Pope's Polish visit gets mixed reviews
29 May 2006, WARSAW - Pope Benedict XVI's call for reconciliation during his visit to Auschwitz prompted differing reactions from Polish and Jewish commentators, reports said Monday.
29 May 2006
WARSAW - Pope Benedict XVI's call for reconciliation during his visit to Auschwitz prompted differing reactions from Polish and Jewish commentators, reports said Monday.
"The pope paid a nice tribute to the ashes of those murdered, but he did not mention what is happening in the world today nor did he speak of the future," wrote Marek Edelman, the last surviving commander of the Warsaw Ghetto Uprising in the daily Gazeta Wyborcza.
"While the pope had queried 'God's silence,' he would have posed other questions such as: Where was the human being then; why were people so indifferent to the crimes being committed in front of their eyes; are things different today; and has humanity learnt from the times in which God remained silent,'" Edelman wrote.
"I wish every German politician the courage that Benedict XVI showed when assessing what the German National Socialists did," wrote former Auschwitz prisoner and former foreign minister Wladyslaw Bartoszewski.
"Benedict XVI said more than could be expected in Auschwitz. Hardly any German politician would have managed so categorically to name the extent of Germany's enormous guilt in World War II," he said.

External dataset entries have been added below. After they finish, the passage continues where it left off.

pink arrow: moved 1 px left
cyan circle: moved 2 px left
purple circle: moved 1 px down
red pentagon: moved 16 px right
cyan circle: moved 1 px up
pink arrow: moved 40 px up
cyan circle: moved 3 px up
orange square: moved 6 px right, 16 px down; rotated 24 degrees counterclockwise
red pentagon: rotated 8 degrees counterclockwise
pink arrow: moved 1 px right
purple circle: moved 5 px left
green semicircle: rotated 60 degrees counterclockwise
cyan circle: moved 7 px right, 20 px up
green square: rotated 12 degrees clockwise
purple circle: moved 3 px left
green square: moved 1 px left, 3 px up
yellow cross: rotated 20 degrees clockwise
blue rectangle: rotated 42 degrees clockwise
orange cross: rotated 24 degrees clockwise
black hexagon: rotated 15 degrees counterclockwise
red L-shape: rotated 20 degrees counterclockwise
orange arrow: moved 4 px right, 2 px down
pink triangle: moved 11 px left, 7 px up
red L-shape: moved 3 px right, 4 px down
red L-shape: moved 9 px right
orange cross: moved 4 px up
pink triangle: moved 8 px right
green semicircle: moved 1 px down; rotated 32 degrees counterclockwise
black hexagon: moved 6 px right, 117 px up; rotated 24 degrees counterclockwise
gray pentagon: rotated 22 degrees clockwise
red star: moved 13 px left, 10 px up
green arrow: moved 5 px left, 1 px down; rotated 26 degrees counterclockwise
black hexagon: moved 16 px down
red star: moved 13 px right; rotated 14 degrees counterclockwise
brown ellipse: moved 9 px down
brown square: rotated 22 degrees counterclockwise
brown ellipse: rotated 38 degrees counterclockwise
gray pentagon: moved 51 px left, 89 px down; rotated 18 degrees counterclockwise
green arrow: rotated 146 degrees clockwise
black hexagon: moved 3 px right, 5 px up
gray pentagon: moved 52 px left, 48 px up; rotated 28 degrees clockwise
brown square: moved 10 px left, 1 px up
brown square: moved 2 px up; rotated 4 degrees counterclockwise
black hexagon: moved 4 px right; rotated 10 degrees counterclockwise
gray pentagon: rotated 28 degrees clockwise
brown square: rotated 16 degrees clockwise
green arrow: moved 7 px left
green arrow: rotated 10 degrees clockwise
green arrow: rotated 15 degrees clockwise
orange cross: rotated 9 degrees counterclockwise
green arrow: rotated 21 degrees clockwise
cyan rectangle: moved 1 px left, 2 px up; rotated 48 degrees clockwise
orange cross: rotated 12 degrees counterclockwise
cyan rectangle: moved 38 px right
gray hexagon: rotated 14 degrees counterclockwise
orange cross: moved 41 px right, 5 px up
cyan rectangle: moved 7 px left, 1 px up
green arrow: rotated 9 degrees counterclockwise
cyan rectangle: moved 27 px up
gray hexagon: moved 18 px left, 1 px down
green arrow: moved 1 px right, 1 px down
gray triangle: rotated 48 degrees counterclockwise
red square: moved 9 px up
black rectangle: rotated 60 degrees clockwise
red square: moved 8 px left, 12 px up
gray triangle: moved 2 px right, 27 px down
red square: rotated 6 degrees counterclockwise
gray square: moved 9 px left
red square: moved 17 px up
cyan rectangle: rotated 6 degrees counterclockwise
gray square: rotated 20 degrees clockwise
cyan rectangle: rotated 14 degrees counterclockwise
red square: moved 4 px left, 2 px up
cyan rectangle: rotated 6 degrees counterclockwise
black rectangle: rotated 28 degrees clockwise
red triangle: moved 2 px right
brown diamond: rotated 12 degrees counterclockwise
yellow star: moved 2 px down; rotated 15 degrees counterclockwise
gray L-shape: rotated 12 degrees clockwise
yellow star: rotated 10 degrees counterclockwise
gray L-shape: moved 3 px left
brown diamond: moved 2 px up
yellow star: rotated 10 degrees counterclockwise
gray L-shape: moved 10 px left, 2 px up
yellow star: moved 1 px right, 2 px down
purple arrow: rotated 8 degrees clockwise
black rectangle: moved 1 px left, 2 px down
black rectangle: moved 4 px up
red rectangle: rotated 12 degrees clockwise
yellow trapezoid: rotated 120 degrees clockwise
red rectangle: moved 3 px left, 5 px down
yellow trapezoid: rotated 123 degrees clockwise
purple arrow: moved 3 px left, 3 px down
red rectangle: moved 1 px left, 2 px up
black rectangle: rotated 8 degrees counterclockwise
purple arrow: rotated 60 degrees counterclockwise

The Israeli historian, Israel Gutman, who comes from Poland, wrote: "I appreciate Benedict XVI's visit to Auschwitz," adding, "But as a former prisoner in Auschwitz and as a former resident of Poland who lost all my relatives during the war, I would have expected a different question before the pope's address - 'Why did millions of Jews lose their lives then?' God was not the only one who did not hear the screams of the murdered - the Vatican, Pius XII did not hear them either. I regret that the pope did not speak of the destructive power of anti Semitism."